----- Ausgewählter Textauszug -----

Großkarolinenfeld/Aschau/ Oberaudorf – Der Bahnhof in Großkarolinenfeld ist fast wie jeder andere Bahnhof auch. Es gibt einen Kiosk mit Toiletten, ein Fahrradstellplatz und Sitzmöglichkeiten. Durch eine Unterführung gelangen die Reisenden über eine Treppe zu den beiden Bahnsteigen. Doch für Bürgermeister Bernd Fessler gibt es ein Problem: Der Bahnhof ist nicht barrierefrei. Seit Jahren setzt er sich für eine Besserung ein – bislang ohne Erfolg. Doch nun kommt die Barrierefreiheit. Allerdings nicht an diesem Bahnhof.
Aktionsprogramm
des Freistaats
Die Bahnhöfe in Aschau und in Oberaudorf dagegen werden barrierefrei. Sie profitieren von einem Aktionsprogramm des Freistaats für barrierefreie Stationen. Bayern wird insgesamt 100 Millionen Euro in den Ausbau von 24 Bahnhöfen aus allen Regierungsbezirken investieren.
Warum diese beiden Bahnhöfe im Landkreis Rosenheim ausgewählt wurden, habe einen bestimmten Grund. „Gemäß Grundgesetz ist der Bund für den Ausbau und Erhalt der Deutschen Bahn-Stationen verantwortlich“, teilt ein Pressesprecher vom Bayerischen Verkehrsministerium auf OVB-Anfrage mit. Dabei seien die „Barrierefreiheitsausbauten“ priorisiert worden.
Welche Bahnhöfe für dieses Projekt infrage kommen, sei vom sogenannten „1000er-Kriterium“ abhängig. „Dies bedeutet, dass der Bund grundsätzlich nur Stationen mit mindestens 1000 Ein- und Aussteiger pro Werktag barrierefrei ausbaut“, sagt der Pressesprecher. Kleinere Stationen werden dabei nicht beachtet. Nach der Bewertung der Anzahl an Ein- und Aussteigern und auch anhand der Knotenpunkte im Verkehrssystem der Eisenbahn habe man sich dann für den Regierungsbezirk Oberbayern für die Stationen Aschau im Chiemgau und Oberaudorf entschieden.

----- Auszug aus Datensatz -----

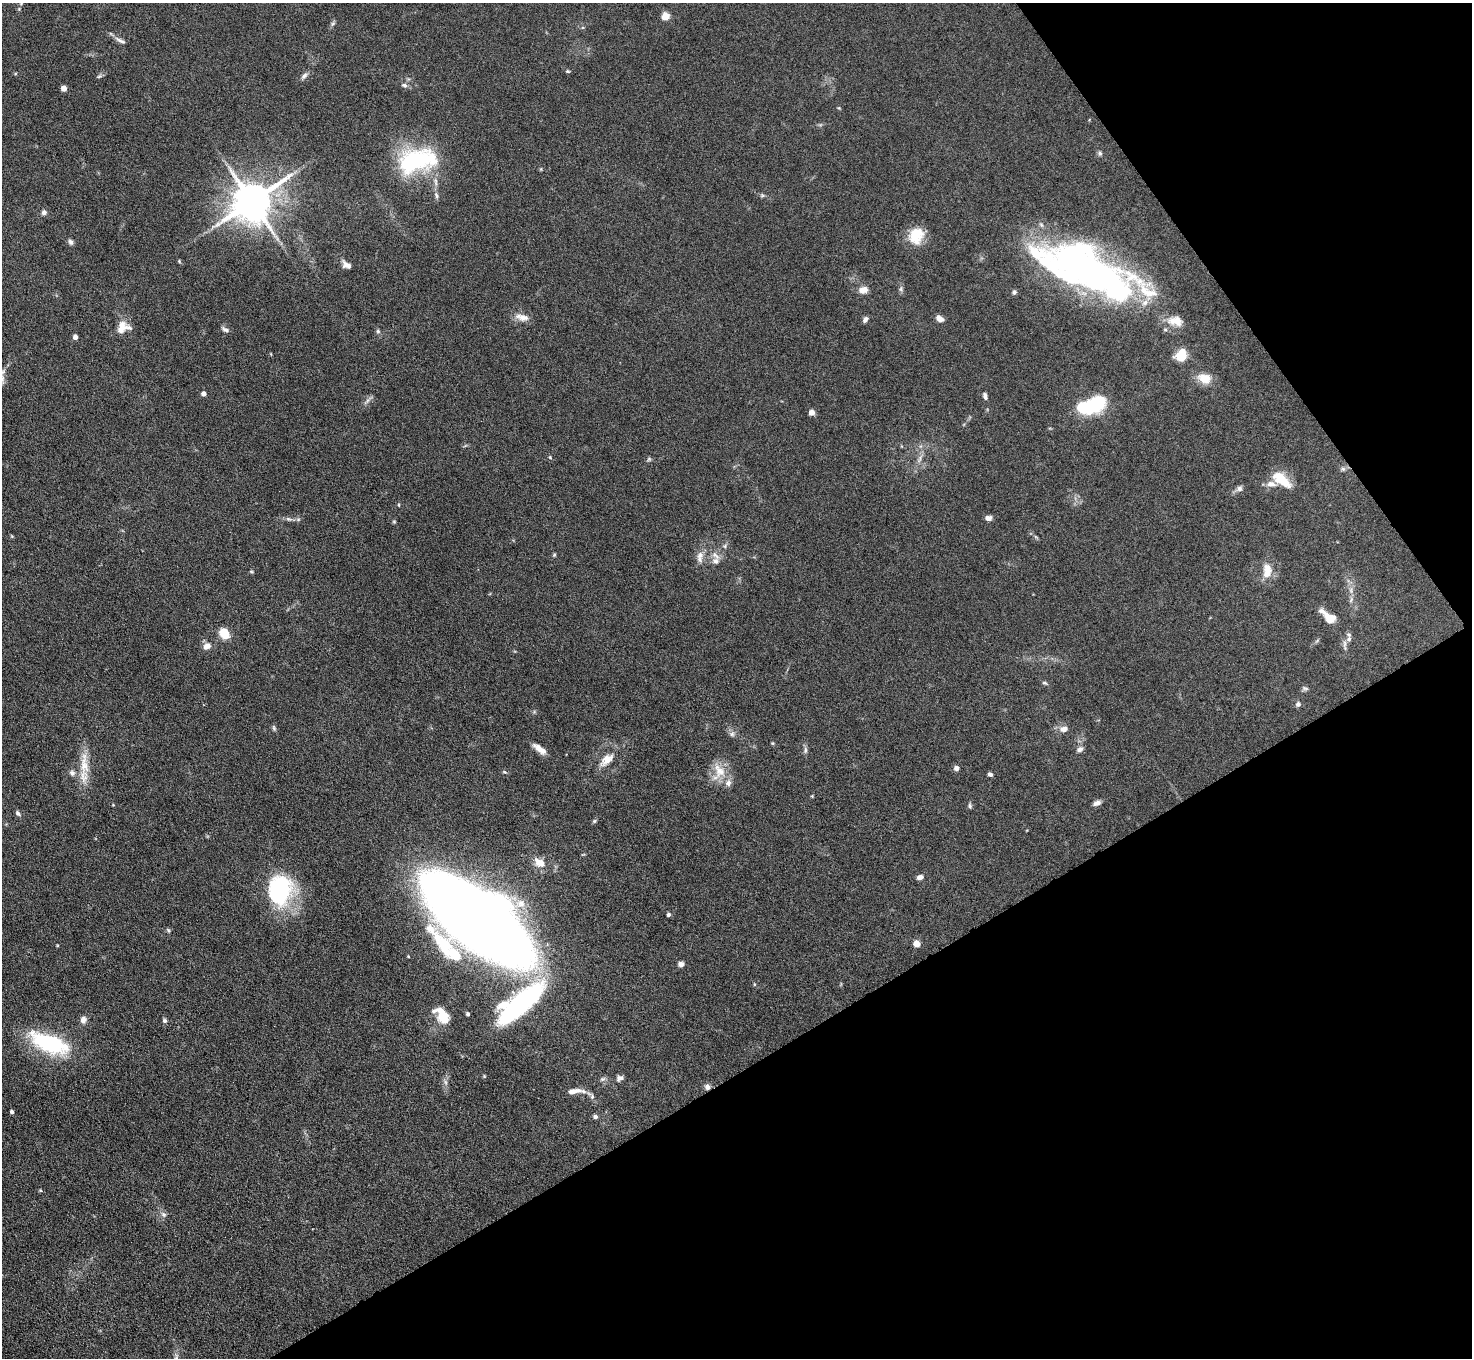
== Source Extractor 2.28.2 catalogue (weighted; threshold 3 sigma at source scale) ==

-----

Schriftliche Aufgabe:
Schreib aus dem Artikel über die Bahnhöfe genau ab, was bei den Worten „Warum diese beiden“ anfängt, und hör nach „und Oberaudorf entschieden.“ auf. Nimm dafür nur den Artikel über die Bahnhöfe, nicht die Liste.

Die Antwort:
Warum diese beiden Bahnhöfe im Landkreis Rosenheim ausgewählt wurden, habe einen bestimmten Grund. „Gemäß Grundgesetz ist der Bund für den Ausbau und Erhalt der Deutschen Bahn-Stationen verantwortlich“, teilt ein Pressesprecher vom Bayerischen Verkehrsministerium auf OVB-Anfrage mit. Dabei seien die „Barrierefreiheitsausbauten“ priorisiert worden.
Welche Bahnhöfe für dieses Projekt infrage kommen, sei vom sogenannten „1000er-Kriterium“ abhängig. „Dies bedeutet, dass der Bund grundsätzlich nur Stationen mit mindestens 1000 Ein- und Aussteiger pro Werktag barrierefrei ausbaut“, sagt der Pressesprecher. Kleinere Stationen werden dabei nicht beachtet. Nach der Bewertung der Anzahl an Ein- und Aussteigern und auch anhand der Knotenpunkte im Verkehrssystem der Eisenbahn habe man sich dann für den Regierungsbezirk Oberbayern für die Stationen Aschau im Chiemgau und Oberaudorf entschieden.